Matter of Ragno v DiNapoli
2009 NY Slip Op 09141 [68 AD3d 1342]
December 10, 2009
Appellate Division, Third Department
Published by New York State Law Reporting Bureau pursuant to Judiciary Law § 431.
As corrected through Wednesday, February 10, 2010


In the Matter of Domenico G. Ragno, Petitioner,
v
Thomas P. DiNapoli, as State Comptroller, Respondent.

[*1] Bartlett, McDonough, Bastone & Monaghan, L.L.P., White Plains (Benai L. Lifshitz of counsel), for petitioner. Andrew M. Cuomo, Attorney General, Albany (William E. Storrs of counsel), for respondent.

Mercure, J.P. Proceeding pursuant to CPLR article 78 (transferred to this Court by order of the Supreme Court, entered in Albany County) to review a determination of respondent which denied petitioner's application for performance of duty disability retirement benefits.
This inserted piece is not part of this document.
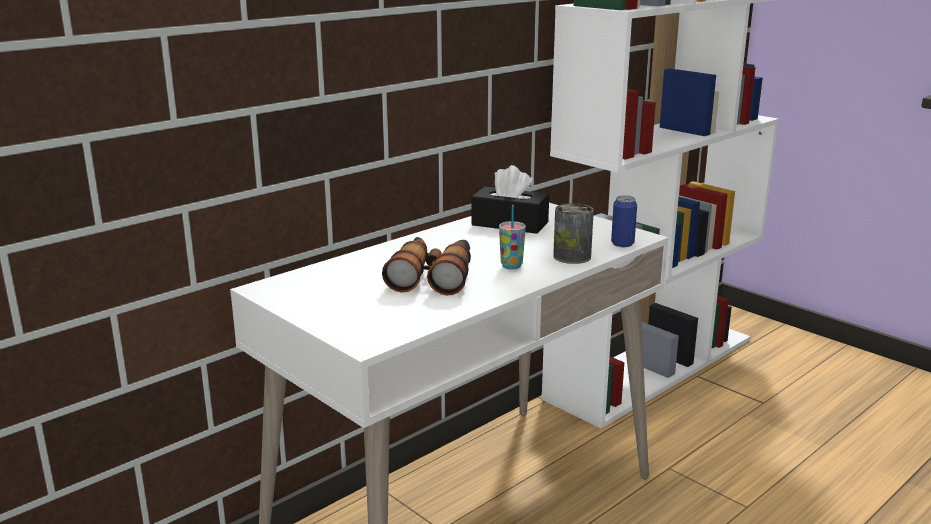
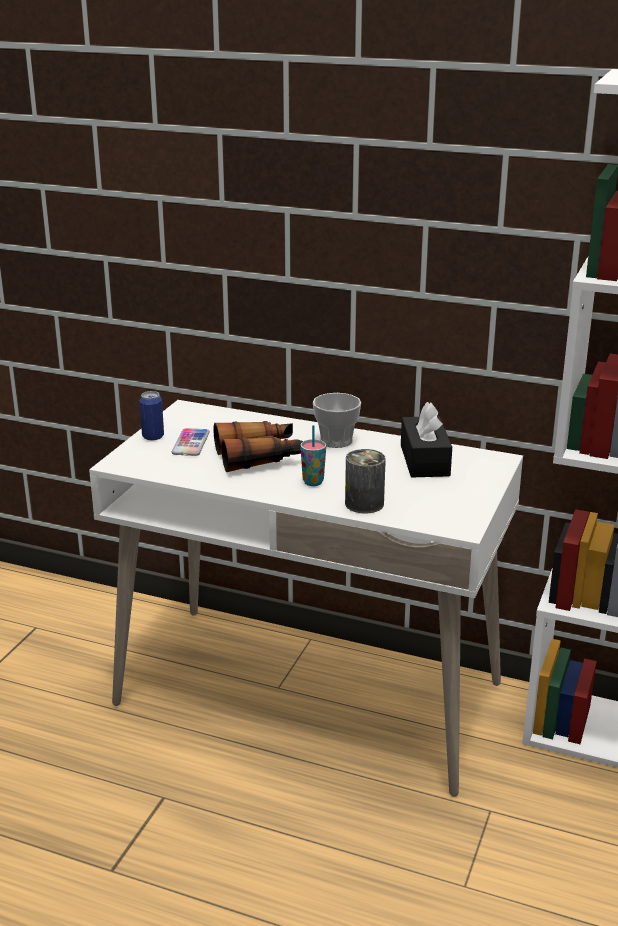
camera: 65 degrees right, 5 degrees up
(360, 300) = (191, 443): none -> phone
(434, 243) = (336, 441): none -> cup
(622, 244) = (426, 522): can -> can (153, 436)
Petitioner, a police officer, sustained an injury to his left wrist while teaching a defensive tactics training class. His initial application for performance of duty disability retirement benefits was denied based partly upon medical testimony indicating that his injury was easily treatable through a routine surgical procedure. Despite undergoing the recommended surgery, petitioner's wrist did not improve and, in 2005, he again sought performance of duty disability retirement benefits. After his application was disapproved, petitioner requested a redetermination and hearings were held. A Hearing Officer subsequently determined that petitioner was not permanently incapacitated from performing the duties of a police officer and denied his application. Respondent adopted the Hearing Officer's findings, prompting this CPLR article 78 proceeding. [*2]

We confirm. As an applicant for benefits, petitioner bore the burden of proving "that he was permanently incapacitated from performing his duties as a police officer" (Matter of Lynn v Office of Comptroller of State of N.Y., 16 AD3d 935, 936 [2005]; Matter of Kennedy v New York State & Local Police & Fire Retirement Sys., 57 AD3d 1050, 1050-1051 [2008]; Matter of Mainzer v DiNapoli, 52 AD3d 1167, 1167 [2008]). To that end, petitioner offered testimony regarding his current symptoms and the manner in which they prevent him from, among other things, firing and safeguarding his weapon, operating an emergency vehicle or restraining a combative suspect. He also submitted, in addition to other medical records, the report of his hand surgeon, Andrew Kleinman, who opined that petitioner is "permanently partially disabled" and suffers from wrist pain that is "probably not correctable." In contrast, John Mazella, a board-certified orthopedic surgeon who examined petitioner at the request of the New York State and Local Retirement System on multiple occasions, testified that petitioner was not permanently incapacitated from performing the functions of a police officer. Indeed, Mazella opined that there was no physiological evidence to support petitioner's subjective complaints of wrist pain and "no orthopedic disability precluding his full duty status."

It is well settled that "[r]espondent possesses the authority to resolve conflicts in the medical evidence and to credit one expert's opinion over that of another, so long as the credited expert articulates a rational and fact-based opinion founded upon a physical examination and review of the pertinent medical records" (Matter of Freund v Hevesi, 34 AD3d 950, 950 [2006]; see Matter of Macri v DiNapoli, 56 AD3d 936, 937 [2008]). Accordingly, inasmuch as Mazella's opinion satisfies the foregoing criteria, respondent's determination is supported by substantial evidence and we decline to disturb it (see Matter of Dingee v DiNapoli, 56 AD3d 876, 877 [2008]; Matter of Liber v McCall, 6 AD3d 950, 950-951 [2004]).

Spain, Rose, Kane and Garry, JJ., concur. Adjudged that the determination is confirmed, without costs, and petition dismissed.